#### [Teks Bacaan]

==*==

Kegiatan study tour siswa, jika dirancang dengan baik, dapat menjadi medium pembelajaran kebangsaan yang efektif dan kontekstual. Di luar ruang kelas, siswa berjumpa langsung dengan realitas sosial dan keberagaman budaya yang selama ini hanya dikenalkan lewat buku atau ucapan otoritas, yang kadang tidak sejalan antara kata dan laku. Dalam konteks ini, study tour mempertemukan siswa dengan ruang-ruang simbolik yang merepresentasikan bangsa secara konkret. Di Taman Mini Indonesia Indah, misalnya, siswa menyaksikan anjungan dari berbagai provinsi, yang secara visual dan arsitektural merekam keragaman Indonesia. Di Yogyakarta, Malioboro menjadi tempat di mana berbagai latar belakang bertemu, menyatu dalam keramaian, berbagi ruang, bahkan camilan yang sama—menciptakan pengalaman kebangsaan yang tidak menggurui, tetapi mengalir lewat interaksi.

==*==

(Cuplikan dari kumpulan data)
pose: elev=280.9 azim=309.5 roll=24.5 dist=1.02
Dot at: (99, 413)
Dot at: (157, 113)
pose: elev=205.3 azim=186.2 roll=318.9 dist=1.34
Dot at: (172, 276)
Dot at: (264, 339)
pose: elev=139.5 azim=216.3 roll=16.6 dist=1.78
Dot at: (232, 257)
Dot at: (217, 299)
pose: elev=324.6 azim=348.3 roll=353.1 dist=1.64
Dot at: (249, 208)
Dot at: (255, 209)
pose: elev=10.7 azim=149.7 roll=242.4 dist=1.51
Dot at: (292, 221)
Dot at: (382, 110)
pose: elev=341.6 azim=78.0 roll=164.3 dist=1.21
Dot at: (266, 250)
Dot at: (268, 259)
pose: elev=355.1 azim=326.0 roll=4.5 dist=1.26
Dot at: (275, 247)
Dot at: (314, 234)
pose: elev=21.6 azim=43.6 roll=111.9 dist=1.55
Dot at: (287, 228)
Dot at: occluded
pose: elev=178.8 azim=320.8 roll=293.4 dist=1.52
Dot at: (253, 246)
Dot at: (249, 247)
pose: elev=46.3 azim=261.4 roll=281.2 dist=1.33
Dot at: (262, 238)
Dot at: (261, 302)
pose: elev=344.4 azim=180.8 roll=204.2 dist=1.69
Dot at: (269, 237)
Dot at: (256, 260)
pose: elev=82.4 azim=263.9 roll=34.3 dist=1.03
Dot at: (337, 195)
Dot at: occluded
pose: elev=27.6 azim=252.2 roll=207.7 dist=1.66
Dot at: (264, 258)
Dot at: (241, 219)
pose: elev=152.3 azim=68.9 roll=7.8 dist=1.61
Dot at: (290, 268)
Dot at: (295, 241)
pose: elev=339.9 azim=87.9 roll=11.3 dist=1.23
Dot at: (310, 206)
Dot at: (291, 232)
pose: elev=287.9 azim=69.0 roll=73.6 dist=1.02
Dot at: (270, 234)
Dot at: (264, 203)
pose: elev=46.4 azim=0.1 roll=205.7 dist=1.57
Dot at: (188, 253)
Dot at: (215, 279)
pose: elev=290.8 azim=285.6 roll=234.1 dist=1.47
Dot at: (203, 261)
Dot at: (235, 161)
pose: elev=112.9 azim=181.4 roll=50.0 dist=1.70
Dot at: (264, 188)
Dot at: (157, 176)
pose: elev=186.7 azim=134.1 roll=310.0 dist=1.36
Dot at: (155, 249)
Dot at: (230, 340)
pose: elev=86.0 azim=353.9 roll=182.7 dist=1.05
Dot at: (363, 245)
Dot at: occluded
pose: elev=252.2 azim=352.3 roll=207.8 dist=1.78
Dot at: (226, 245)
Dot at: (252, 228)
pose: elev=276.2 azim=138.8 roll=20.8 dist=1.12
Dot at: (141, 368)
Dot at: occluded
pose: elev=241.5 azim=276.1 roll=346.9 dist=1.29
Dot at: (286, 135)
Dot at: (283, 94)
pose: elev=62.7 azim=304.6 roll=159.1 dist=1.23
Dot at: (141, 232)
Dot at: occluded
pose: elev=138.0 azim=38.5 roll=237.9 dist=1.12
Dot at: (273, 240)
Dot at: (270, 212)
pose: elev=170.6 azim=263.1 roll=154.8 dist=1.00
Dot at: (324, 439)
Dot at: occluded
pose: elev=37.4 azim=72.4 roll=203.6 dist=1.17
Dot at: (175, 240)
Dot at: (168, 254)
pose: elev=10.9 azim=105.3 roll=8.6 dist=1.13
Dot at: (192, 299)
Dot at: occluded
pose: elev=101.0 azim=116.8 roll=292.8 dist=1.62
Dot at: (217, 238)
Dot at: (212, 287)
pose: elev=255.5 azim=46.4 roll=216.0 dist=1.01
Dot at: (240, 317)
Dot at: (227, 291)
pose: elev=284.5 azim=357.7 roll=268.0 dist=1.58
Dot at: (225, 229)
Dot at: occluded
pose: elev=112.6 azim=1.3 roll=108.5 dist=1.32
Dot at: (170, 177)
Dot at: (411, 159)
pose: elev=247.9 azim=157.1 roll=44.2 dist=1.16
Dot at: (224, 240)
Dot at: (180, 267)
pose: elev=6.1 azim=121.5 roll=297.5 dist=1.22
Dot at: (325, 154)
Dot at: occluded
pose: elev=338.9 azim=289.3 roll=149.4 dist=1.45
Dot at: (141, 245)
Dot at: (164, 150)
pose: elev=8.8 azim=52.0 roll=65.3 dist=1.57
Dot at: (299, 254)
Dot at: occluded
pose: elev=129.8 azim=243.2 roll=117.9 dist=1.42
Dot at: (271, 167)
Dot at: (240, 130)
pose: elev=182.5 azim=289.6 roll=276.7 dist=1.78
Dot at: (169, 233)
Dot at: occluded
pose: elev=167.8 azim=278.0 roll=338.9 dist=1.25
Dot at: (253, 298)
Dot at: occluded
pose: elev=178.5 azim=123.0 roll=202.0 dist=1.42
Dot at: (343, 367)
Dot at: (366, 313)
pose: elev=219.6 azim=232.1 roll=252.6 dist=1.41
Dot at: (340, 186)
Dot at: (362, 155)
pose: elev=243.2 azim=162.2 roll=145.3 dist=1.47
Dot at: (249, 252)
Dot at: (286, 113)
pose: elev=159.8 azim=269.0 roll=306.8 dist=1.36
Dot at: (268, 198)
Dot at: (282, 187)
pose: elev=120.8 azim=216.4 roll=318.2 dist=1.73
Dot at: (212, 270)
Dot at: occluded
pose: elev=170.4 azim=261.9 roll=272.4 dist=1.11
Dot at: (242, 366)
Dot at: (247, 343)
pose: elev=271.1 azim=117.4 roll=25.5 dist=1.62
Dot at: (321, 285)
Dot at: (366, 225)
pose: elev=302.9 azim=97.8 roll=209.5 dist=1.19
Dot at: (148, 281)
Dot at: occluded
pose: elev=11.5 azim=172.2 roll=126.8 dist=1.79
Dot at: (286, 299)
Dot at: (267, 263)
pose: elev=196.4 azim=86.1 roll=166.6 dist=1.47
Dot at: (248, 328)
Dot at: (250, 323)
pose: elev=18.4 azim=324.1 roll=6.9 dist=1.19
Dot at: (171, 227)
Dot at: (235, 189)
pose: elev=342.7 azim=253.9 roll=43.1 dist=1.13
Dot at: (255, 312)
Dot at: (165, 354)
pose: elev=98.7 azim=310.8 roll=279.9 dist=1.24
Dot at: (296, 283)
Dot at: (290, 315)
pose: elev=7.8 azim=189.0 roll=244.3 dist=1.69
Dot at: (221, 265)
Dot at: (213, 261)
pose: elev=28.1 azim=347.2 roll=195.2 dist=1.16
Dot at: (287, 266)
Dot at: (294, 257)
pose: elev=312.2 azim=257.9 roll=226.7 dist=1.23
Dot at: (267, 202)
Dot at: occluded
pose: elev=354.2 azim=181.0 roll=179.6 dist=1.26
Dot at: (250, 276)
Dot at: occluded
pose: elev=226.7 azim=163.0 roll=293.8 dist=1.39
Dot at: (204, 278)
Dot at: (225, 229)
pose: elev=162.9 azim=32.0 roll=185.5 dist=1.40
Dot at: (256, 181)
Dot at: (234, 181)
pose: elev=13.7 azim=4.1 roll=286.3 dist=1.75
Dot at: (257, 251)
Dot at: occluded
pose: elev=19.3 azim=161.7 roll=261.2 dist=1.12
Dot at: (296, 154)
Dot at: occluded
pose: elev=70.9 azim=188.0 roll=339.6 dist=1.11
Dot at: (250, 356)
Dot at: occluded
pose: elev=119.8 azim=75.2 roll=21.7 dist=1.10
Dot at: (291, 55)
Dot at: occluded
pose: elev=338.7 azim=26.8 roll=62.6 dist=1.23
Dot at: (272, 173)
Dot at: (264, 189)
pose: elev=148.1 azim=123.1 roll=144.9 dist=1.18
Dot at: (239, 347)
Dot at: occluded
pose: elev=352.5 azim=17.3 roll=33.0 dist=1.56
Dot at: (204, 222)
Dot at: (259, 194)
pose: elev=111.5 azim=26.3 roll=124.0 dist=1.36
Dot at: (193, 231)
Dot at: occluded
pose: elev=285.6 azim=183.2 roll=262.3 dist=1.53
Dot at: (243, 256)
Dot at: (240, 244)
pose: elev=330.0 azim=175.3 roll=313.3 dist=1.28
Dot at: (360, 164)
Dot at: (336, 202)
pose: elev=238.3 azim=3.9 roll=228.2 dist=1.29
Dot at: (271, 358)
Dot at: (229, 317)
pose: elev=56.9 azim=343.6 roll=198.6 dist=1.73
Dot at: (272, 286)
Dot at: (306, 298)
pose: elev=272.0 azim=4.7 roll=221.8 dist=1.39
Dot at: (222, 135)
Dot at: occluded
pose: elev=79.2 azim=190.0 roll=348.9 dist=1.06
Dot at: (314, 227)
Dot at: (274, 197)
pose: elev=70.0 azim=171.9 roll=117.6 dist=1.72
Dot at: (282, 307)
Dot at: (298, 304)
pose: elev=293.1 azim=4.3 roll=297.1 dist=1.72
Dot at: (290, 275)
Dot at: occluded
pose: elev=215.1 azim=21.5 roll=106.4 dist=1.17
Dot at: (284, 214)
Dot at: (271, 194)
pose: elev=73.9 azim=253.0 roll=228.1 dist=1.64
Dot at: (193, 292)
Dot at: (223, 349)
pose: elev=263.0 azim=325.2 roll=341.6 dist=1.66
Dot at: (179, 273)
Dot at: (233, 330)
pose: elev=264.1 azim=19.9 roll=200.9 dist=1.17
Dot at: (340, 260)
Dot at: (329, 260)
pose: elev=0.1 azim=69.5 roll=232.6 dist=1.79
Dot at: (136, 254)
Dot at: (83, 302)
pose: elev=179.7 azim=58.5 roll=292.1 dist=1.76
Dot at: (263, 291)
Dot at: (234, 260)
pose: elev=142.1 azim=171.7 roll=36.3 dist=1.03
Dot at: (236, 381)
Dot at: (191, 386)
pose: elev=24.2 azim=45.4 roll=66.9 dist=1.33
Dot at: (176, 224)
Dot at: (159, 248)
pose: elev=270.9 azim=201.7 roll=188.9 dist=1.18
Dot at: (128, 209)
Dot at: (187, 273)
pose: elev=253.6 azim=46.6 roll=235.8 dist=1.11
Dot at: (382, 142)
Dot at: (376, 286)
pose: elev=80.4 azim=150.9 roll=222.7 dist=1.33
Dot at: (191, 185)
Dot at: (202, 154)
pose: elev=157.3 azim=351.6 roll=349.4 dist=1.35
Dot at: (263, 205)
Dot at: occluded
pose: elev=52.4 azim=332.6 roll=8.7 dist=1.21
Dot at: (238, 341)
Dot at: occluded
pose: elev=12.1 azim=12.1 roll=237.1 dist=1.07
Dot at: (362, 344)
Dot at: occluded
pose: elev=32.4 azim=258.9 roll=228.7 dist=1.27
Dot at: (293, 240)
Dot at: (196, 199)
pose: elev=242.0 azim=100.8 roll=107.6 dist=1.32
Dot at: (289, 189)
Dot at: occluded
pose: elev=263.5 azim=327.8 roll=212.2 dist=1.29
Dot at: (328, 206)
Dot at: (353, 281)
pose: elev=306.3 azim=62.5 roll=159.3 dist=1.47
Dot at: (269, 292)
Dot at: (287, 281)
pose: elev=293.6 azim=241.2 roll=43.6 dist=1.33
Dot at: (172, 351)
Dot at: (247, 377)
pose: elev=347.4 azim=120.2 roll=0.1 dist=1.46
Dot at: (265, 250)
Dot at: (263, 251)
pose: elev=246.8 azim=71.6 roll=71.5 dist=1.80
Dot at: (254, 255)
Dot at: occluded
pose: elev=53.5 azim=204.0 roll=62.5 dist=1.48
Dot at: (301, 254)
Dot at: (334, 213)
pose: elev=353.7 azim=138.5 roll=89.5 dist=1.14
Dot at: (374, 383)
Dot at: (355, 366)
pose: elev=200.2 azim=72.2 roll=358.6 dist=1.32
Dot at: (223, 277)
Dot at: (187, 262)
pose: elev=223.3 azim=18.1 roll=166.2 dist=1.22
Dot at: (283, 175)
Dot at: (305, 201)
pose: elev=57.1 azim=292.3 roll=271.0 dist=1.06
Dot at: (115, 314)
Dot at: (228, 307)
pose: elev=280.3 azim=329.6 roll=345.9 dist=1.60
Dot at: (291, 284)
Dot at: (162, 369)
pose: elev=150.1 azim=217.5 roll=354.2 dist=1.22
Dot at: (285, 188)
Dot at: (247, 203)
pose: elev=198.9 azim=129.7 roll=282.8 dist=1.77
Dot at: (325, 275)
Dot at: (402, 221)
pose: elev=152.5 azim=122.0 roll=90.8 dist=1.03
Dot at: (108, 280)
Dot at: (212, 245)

==*==

#### [Rumusan Soal 1]
Ulangi persis bagian bacaan tentang study tour siswa, mulai dari kata-kata "Kegiatan study tour" dan berhenti setelah kata-kata "mengalir lewat interaksi.".
#### [Rumusan Soal 2]
Sambung tulisan tentang study tour siswa, dimulai tepat setelah kalimat terakhirnya.

#### [Hasil Latihan 1]
Kegiatan study tour siswa, jika dirancang dengan baik, dapat menjadi medium pembelajaran kebangsaan yang efektif dan kontekstual. Di luar ruang kelas, siswa berjumpa langsung dengan realitas sosial dan keberagaman budaya yang selama ini hanya dikenalkan lewat buku atau ucapan otoritas, yang kadang tidak sejalan antara kata dan laku. Dalam konteks ini, study tour mempertemukan siswa dengan ruang-ruang simbolik yang merepresentasikan bangsa secara konkret. Di Taman Mini Indonesia Indah, misalnya, siswa menyaksikan anjungan dari berbagai provinsi, yang secara visual dan arsitektural merekam keragaman Indonesia. Di Yogyakarta, Malioboro menjadi tempat di mana berbagai latar belakang bertemu, menyatu dalam keramaian, berbagi ruang, bahkan camilan yang sama—menciptakan pengalaman kebangsaan yang tidak menggurui, tetapi mengalir lewat interaksi.

#### [Hasil Latihan 2]
Gagasan ini selaras dengan pemikiran Edensor  (2002, 2007) yang menekankan pentingnya mobilitas, ruang, dan memori kolektif dalam pembentukan identitas. “Melihat dunia luar” tidak semata soal geografis, melainkan cara baru memahami diri dan kebangsaan dalam lanskap sosial yang dinamis. Study tour memberi siswa ruang-ruang liminal—peralihan dari hanya di ruang kelas atau sekolah ke pengalaman langsung—di mana mereka bisa mengamati, membandingkan, dan merefleksikan nilai-nilai kebangsaan. Melalui pengalaman embodied (hal yang dirasakan/diungkapkan secara konkrit), seperti menatap monumen, menelusuri museum perjuangan, atau menyapa komunitas lokal. Narasi atau rasa kebangsaan tidak lagi hanya dihafal, tetapi dihayati. Dengan demikian, study tour menjadi proses pembentukan identitas kolektif yang tak hanya berbasis kognisi, tetapi juga afeksi dan pengalaman nyata.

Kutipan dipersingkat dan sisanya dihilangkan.